(Dataset records)

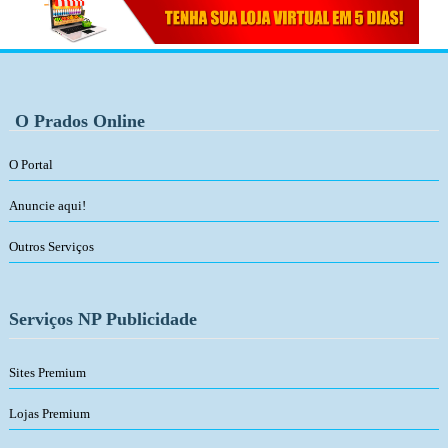
O Prados Online
O Portal
Anuncie aqui!
Outros Serviços
Serviços NP Publicidade
Sites Premium
Lojas Premium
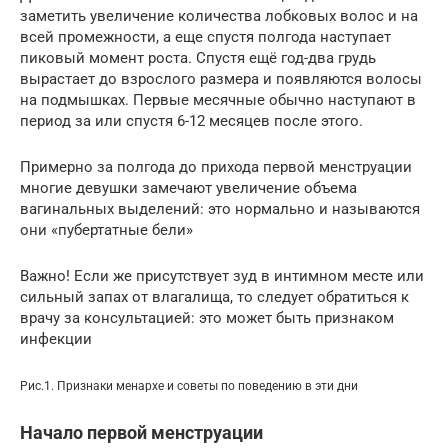
заметить увеличение количества лобковых волос и на
всей промежности, а еще спустя полгода наступает
пиковый момент роста. Спустя ещё год-два грудь
вырастает до взрослого размера и появляются волосы
на подмышках. Первые месячные обычно наступают в
период за или спустя 6-12 месяцев после этого.
Примерно за полгода до прихода первой менструации
многие девушки замечают увеличение объема
вагинальных выделений: это нормально и называются
они «пубертатные бели»
Важно! Если же присутствует зуд в интимном месте или
сильный запах от влагалища, то следует обратиться к
врачу за консультацией: это может быть признаком
инфекции
Рис.1. Признаки менархе и советы по поведению в эти дни
Начало первой менструации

> [Problem to work on]:
In the entries above, find each line that has the word "полгода". Copy it.

> [Your response]:
всей промежности, а еще спустя полгода наступает
Примерно за полгода до прихода первой менструации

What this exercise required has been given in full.